The records
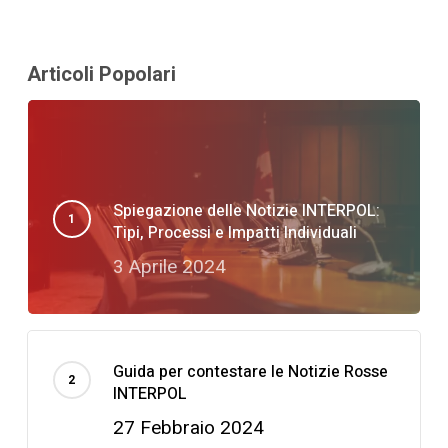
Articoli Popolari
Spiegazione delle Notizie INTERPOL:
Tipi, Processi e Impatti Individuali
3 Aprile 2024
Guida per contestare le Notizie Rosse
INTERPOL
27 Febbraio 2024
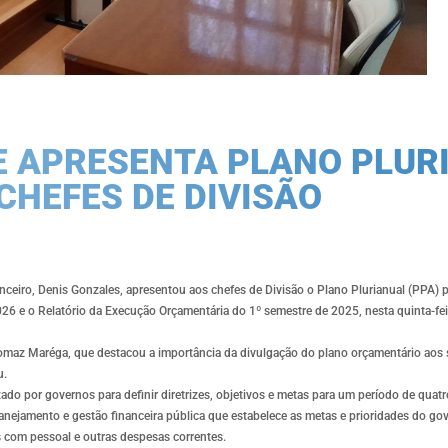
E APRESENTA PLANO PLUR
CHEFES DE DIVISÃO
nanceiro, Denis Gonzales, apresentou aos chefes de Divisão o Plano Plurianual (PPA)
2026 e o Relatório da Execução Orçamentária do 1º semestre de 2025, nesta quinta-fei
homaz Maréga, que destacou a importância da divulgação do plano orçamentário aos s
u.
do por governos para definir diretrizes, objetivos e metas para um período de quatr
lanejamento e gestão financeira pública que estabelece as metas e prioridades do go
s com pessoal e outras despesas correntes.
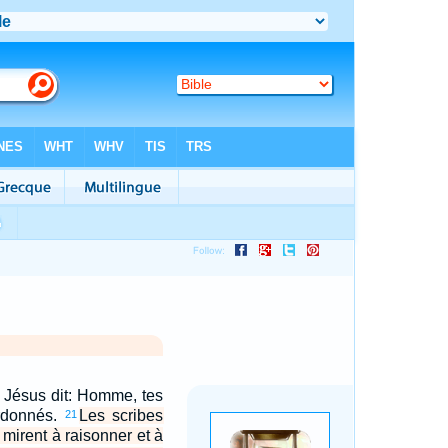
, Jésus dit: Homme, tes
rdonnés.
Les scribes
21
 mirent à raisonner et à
--
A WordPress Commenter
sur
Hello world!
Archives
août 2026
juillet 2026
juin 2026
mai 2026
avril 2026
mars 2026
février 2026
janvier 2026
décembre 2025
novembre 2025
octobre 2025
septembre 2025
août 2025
---
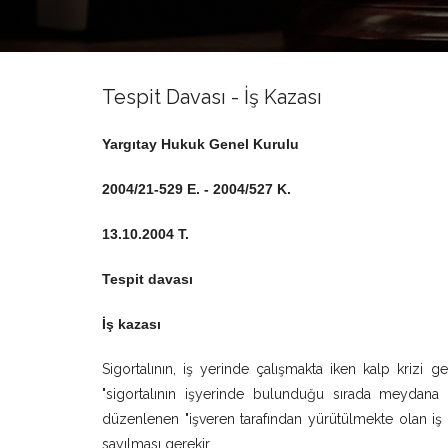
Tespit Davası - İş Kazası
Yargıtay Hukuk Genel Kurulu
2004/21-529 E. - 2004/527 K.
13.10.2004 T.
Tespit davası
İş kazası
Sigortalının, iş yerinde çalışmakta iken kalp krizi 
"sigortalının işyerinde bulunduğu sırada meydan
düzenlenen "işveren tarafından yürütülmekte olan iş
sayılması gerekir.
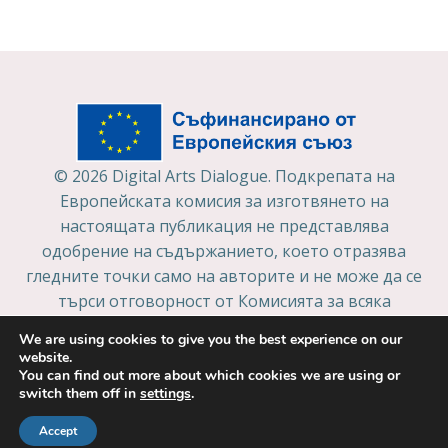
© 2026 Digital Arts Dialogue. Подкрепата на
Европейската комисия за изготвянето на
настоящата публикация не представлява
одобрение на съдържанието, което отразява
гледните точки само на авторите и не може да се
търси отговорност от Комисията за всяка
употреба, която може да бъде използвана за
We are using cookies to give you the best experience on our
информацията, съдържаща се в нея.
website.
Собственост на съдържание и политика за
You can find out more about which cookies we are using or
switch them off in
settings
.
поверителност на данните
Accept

Work instruction
Lay out the lines of the entries between the line holding "dit: Homme, tes" and the line holding "mirent à raisonner et à", inclusive, as a Markdown table with the columns Row and Line. Number each line and leave out any blank ones.

Final answer
| Row | Line |
|---|---|
| 1 | , Jésus dit: Homme, tes |
| 2 | rdonnés. |
| 3 | Les scribes |
| 4 | 21 |
| 5 |  mirent à raisonner et à |